Last year, the band received a shot in the arm courtesy of the Lowcountry when local guitarist Sadler Vaden joined the lineup. Vaden has proven to be a perfect match for Drivin’ N Cryin’, and Charleston Scene had a chance to talk to him, as well as founding member Tim Nielsen, about the history of the band and what the future holds.

Nielsen, who plays bass for the group, spoke by phone from his home in Mount Pleasant, and downplayed the band’s longevity.

“I don’t think you really think about long term when you’re 20,” said Nielsen, who counts “Mystery Road” as his favorite Drivin’ N Cryin’ album. “The band really jelled when Jeff Sullivan joined as drummer after we got signed to Island (Records).”

Nielsen relocated to Mount Pleasant from Atlanta last year just as Vaden was preparing to move to Nashville, Tenn., after the breakup of his band Leslie.

“We’d met Sadler while playing on a Lynyrd Skynyrd rock cruise,” explained Nielsen. “He was there performing with Blue Dogs, and he got on stage with us one night to play.

“He came to us last year as he was moving and said he’d like to work with us. Not too long after, our guitarist quit and we asked him to play a few shows with us. Then we asked him to join the band,” Nielsen said.

For Vaden, being asked to join meant a lot more than most folks realized.

“When I was 10, my parents took me to see The Who,” Vaden recalled. “Drivin’ N Cryin’ opened up for them, and they were amazing. They were on the radio all the time while I was growing up.”

Vaden also remembers playing with Drivin’ N Cryin’ on that rock cruise, as well as the events that led to getting asked to join the band.

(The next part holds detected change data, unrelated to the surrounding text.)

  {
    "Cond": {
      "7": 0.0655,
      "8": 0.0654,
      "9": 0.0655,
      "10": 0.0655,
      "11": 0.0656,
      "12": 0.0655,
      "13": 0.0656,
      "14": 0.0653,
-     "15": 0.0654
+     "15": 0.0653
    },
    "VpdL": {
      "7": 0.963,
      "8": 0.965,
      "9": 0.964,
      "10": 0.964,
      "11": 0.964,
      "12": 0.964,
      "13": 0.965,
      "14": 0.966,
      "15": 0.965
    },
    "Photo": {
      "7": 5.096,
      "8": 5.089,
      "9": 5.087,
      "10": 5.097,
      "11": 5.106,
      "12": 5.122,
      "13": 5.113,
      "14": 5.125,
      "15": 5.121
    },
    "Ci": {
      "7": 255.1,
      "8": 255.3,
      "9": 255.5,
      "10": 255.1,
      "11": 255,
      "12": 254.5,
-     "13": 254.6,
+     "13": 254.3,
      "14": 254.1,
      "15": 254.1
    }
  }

“Tim had just moved to Mount Pleasant,” Vaden said, “and he asked me to give him a ride to Asheville (N.C.), where the band was playing. I gave him a lift, and ended up playing with them for half the show. Then Kevn (Kinney) asked me right then and there to come on the road with the band for a few dates. I said yes, but I had to go to Walmart to buy some socks and underwear because I thought I was just driving to Asheville and back.”

Nielsen has nothing but praise for Vaden as an addition to the band.

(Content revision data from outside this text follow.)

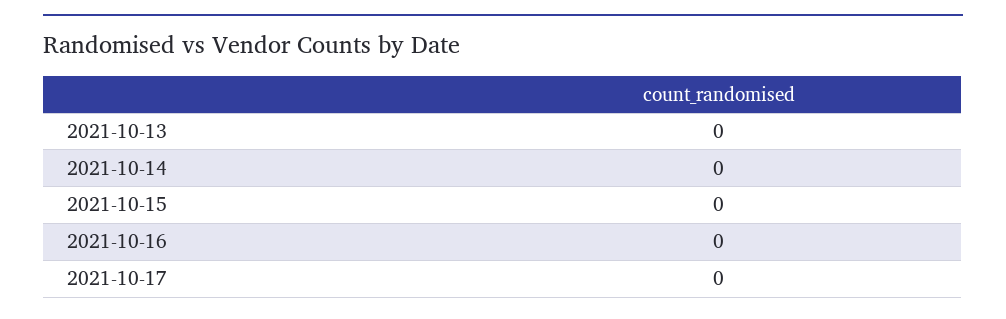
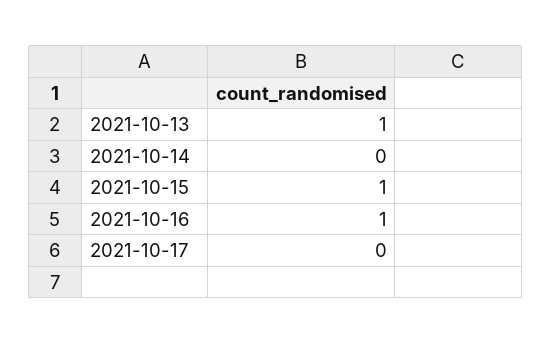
  {
-   "2021-10-13": 0,
+   "2021-10-13": 1,
    "2021-10-14": 0,
-   "2021-10-15": 0,
+   "2021-10-15": 1,
-   "2021-10-16": 0,
+   "2021-10-16": 1,
    "2021-10-17": 0
  }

“He brings energy,” Nielsen said. “He’s a great guitar player. He’s a great person. He’s so bright and upbeat, even though he’s had some pretty heavy things happen to him in his life.”

Vaden seemed humbled by the praise.

“That’s flattering coming from someone who is in one of my favorite bands growing up,” he said. “I love music, and it’s all I know how to do. I’m fortunate to make a living and I try not to take it for granted.”

The band plans to release a new EP, “Songs About Cars and Space and The Ramones,” in September, and Vaden is working on his first solo album, which he hopes to have out later this fall.

Nielsen also said that the band is always working on new material, and it may continue to put out EPs every few months instead of full-length albums.

“People seem to have shorter attention spans these days,” Nielsen said. “I think it’s cool to write and record five songs and release them on an EP. It’s cheaper and faster than recording a full-length album.”

Nielsen and Vaden said that fans coming to the show Saturday at The Windjammer can expect a good, long rock ’n’ roll show with a lot of new material, but they also promise to play the hits.

“If you come up to the stage and yell out your favorite Drivin’ N Cryin’ song, we’ll probably play it,” Nielsen said.